What’s Baking at Junction Bakery & Bistro

How co-owner Nathan Hatfield got his start. And what's in the oven now.

Nathan Hatfield got his start in the restaurant business like many chefs—he fell into it. The Fort Worth, Texas, native was working as a dishwasher in a New England eatery when its baker left. That’s when Hatfield, now 36, said bye-bye to college. By 2003 he was in Alexandria, where he spent the next nine years working for chef Cathal Armstrong—first at Restaurant Eve, and then at the market café Society Fair, where folks couldn’t get enough of Hatfield’s fruit-and-nut bread, pullman loaf (sandwich bread) and brioche. Most recently, Hatfield spent two years at Le Diplomate in the District before opening Junction Bakery & Bistro in Del Ray, in July, with restaurateur Noe Landini. www.junctionbakery.com

Who taught you the most about baking?

Master baker Jeffrey Hamelman in Norwich, Vermont. He’s the bakery director for King Arthur Flour. I took classes with him. The rest was just me messing up a whole lot of bread.
How did the dream of your own bakery become a reality?

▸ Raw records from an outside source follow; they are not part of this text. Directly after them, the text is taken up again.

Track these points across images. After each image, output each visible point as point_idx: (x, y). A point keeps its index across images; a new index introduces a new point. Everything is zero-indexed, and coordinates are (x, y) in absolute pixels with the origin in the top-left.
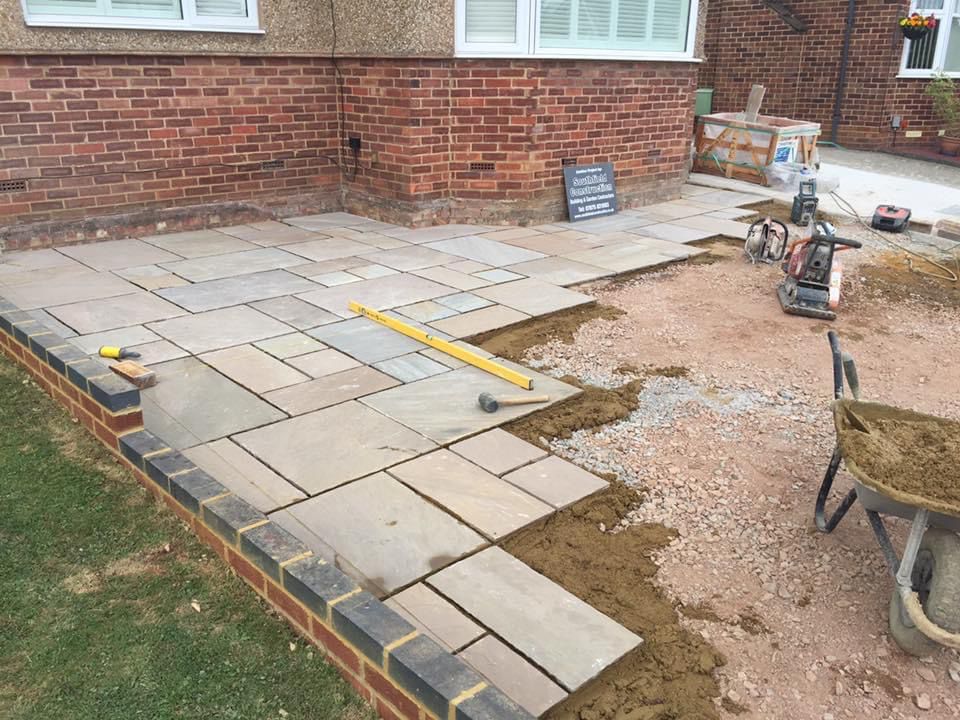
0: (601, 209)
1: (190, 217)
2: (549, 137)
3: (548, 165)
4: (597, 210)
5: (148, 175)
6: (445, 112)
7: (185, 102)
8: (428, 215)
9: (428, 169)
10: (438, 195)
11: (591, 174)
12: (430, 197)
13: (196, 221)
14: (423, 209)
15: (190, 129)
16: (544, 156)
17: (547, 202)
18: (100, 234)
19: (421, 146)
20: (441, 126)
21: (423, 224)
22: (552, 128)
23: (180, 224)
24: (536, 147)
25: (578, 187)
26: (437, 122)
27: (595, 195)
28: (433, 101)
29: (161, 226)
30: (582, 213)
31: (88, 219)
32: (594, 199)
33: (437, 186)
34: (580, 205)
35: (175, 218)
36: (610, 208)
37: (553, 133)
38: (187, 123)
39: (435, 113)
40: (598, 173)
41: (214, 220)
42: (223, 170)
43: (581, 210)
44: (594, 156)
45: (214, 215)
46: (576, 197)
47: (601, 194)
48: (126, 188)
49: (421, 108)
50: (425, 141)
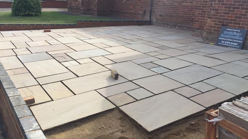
0: (233, 45)
1: (182, 27)
2: (217, 15)
3: (215, 24)
4: (230, 44)
5: (177, 17)
6: (206, 7)
7: (185, 4)
8: (196, 34)
9: (198, 21)
10: (200, 29)
11: (234, 31)
12: (198, 29)
13: (182, 28)
14: (195, 32)
15: (185, 9)
16: (214, 21)
17: (213, 36)
18: (169, 26)
19: (197, 15)
20: (204, 10)
21: (195, 35)
22: (218, 13)
23: (180, 28)
24: (211, 18)
25: (226, 34)
26: (203, 9)
27: (233, 39)
28: (202, 4)
29: (177, 27)
30: (222, 43)
31: (168, 23)
32: (231, 40)
33: (200, 26)
34: (223, 40)
35: (179, 26)
36: (237, 46)
37: (219, 14)
38: (185, 8)
39: (203, 7)
40: (237, 32)
41: (185, 29)
42: (189, 19)
43: (222, 42)
44: (237, 25)
45: (185, 27)
46: (222, 37)
47: (235, 39)
48: (174, 19)
49: (199, 5)
50: (199, 14)
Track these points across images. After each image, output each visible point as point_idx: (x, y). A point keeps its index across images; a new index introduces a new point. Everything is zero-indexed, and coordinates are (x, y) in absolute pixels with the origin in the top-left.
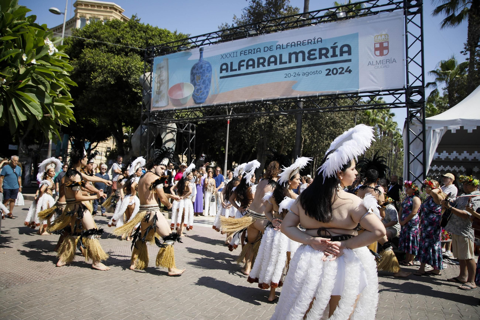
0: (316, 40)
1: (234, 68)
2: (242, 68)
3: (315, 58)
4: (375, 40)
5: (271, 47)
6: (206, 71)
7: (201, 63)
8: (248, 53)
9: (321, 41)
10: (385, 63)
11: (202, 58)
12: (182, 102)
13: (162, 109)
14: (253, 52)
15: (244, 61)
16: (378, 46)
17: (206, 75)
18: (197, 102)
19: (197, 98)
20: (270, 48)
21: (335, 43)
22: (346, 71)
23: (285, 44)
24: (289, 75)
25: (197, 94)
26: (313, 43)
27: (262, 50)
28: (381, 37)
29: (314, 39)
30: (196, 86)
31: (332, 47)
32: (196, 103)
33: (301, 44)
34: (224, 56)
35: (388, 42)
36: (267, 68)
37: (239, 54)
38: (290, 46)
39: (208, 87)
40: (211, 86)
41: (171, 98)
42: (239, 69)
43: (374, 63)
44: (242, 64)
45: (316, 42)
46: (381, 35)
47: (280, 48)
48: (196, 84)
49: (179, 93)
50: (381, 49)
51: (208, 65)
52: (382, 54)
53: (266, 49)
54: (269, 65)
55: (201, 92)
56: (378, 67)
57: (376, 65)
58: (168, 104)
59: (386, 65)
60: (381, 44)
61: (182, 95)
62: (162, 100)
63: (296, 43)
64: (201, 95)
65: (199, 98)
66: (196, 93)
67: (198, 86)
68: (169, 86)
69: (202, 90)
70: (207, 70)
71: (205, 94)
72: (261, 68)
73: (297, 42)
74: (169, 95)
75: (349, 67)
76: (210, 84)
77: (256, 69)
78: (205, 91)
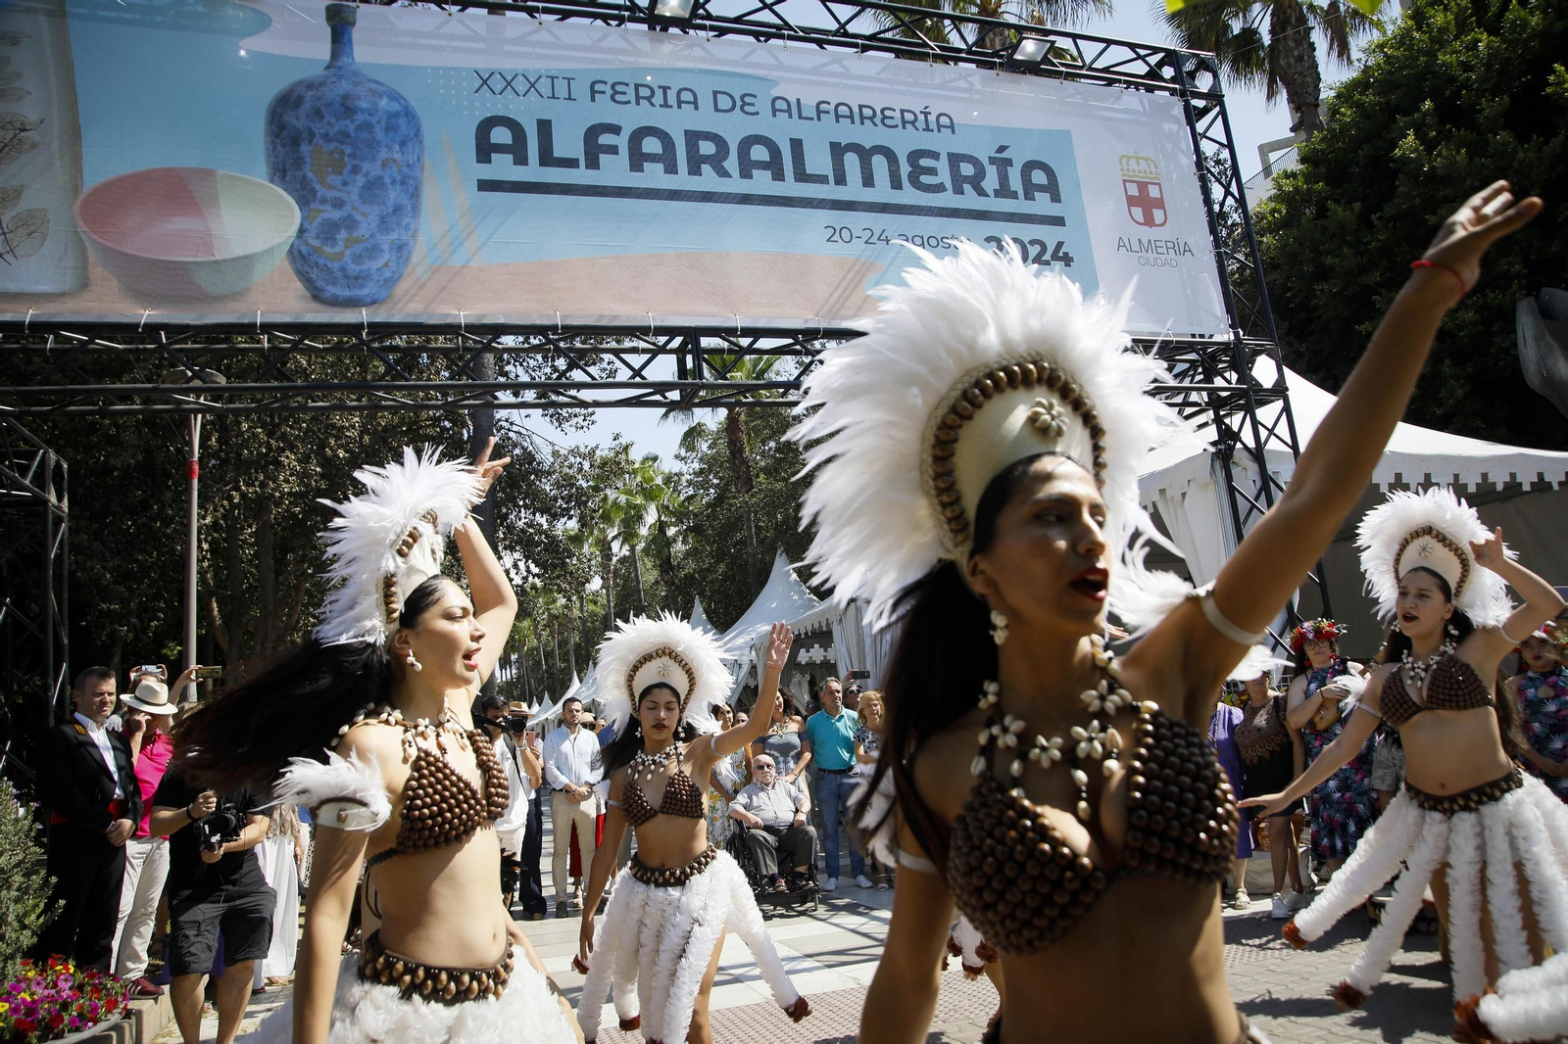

My friend Tami [Hatridge, Junction Bakery’s general manager] was a bartender at Landini Brothers restaurant in Alexandria. Noe Landini told her he was thinking about opening a bakery so he could get bread for his places at a good price. We were introduced in the fall of 2015 and we had a piece of property by Christmas.

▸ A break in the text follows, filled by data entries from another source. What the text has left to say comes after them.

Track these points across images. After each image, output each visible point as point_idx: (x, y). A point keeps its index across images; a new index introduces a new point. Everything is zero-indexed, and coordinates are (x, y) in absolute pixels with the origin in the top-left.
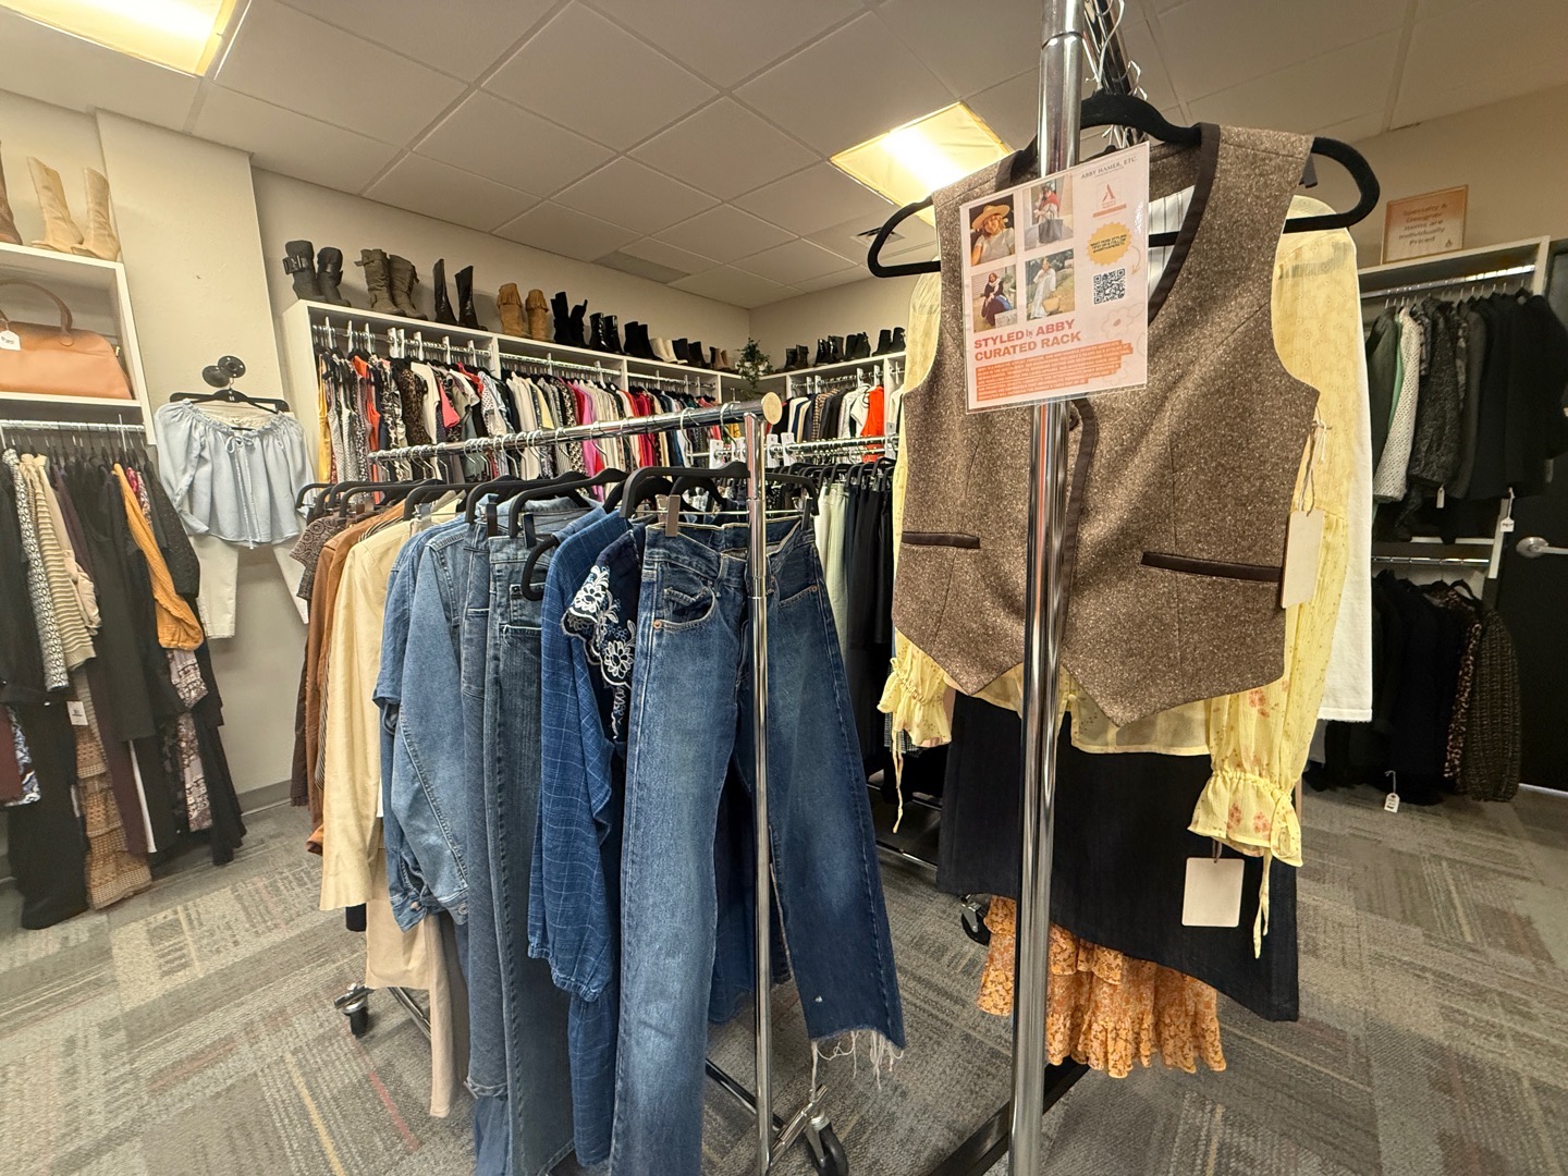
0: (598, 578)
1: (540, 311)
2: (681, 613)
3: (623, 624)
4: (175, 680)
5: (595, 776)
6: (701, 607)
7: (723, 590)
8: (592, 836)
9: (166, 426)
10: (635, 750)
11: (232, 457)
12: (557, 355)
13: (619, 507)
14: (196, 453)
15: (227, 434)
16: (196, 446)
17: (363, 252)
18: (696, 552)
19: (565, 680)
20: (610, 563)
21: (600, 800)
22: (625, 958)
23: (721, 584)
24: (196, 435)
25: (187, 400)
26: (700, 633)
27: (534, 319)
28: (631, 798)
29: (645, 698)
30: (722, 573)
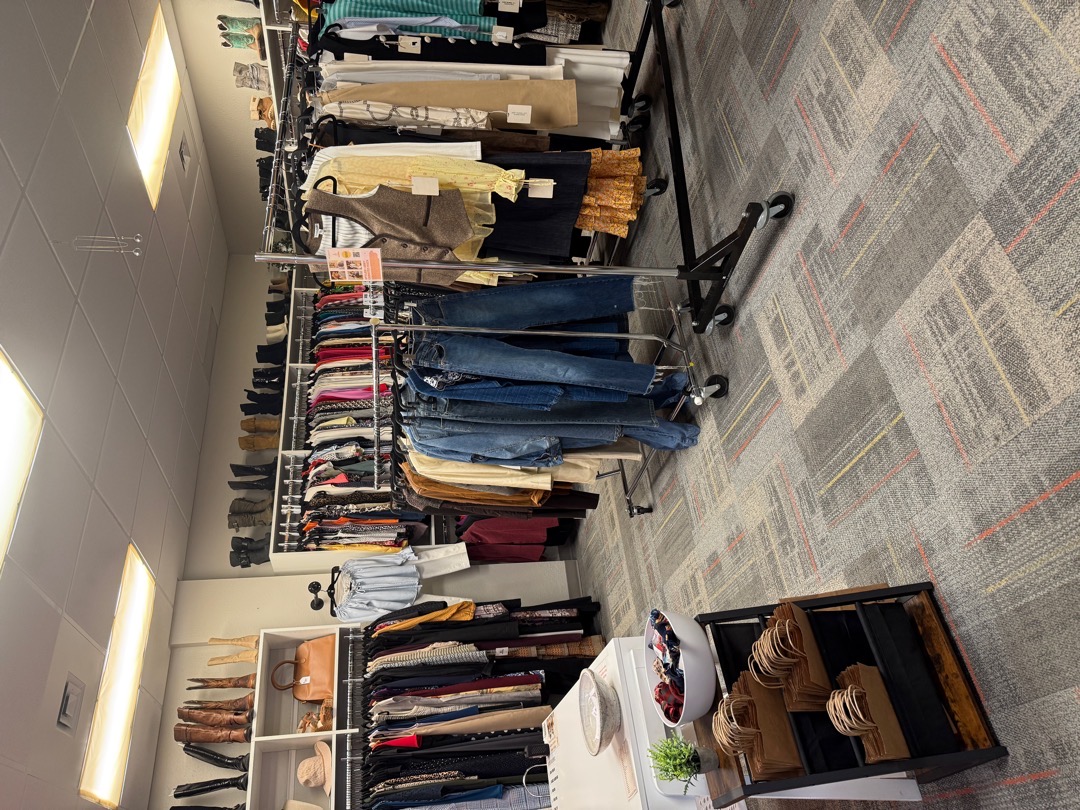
0: (428, 380)
1: (257, 423)
2: (441, 355)
3: (443, 374)
4: (492, 616)
5: (489, 385)
6: (440, 349)
7: (436, 340)
8: (510, 388)
9: (350, 618)
10: (480, 373)
11: (367, 591)
12: (290, 412)
13: (407, 372)
14: (365, 606)
15: (354, 593)
16: (361, 606)
17: (230, 527)
18: (421, 350)
19: (460, 392)
20: (423, 376)
21: (497, 385)
22: (546, 380)
23: (433, 341)
24: (355, 605)
25: (335, 609)
26: (449, 350)
27: (262, 427)
28: (495, 375)
29: (464, 368)
30: (429, 341)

What is a typical day like?

Long and early. I get there at 3 a.m. and start mixing and baking bread. At around 2 p.m., I transition into my chef job and start prepping for dinner.

What was the hardest thing to perfect?

Baguettes were the hardest—to get the shaping, scoring and crumb to coincide. It’s a tricky, tricky bread that likes to show you your mistakes at every turn.

Which items are the biggest sellers at Junction?

Classic and country breakfast sandwiches, and all the croissants.

What’s the most decadent thing on the menu?

The chocolate cake with hazelnut buttercream. It’s a super-moist chocolate cake. I got the recipe from the very first place I worked when I was in college.

Some Yelp reviews have complained about the prices.

They are unforgiving, but I’ve learned to ignore them. I take it with a grain of salt. People looking for a bargain or discount food have gone elsewhere. People who like quality have found us.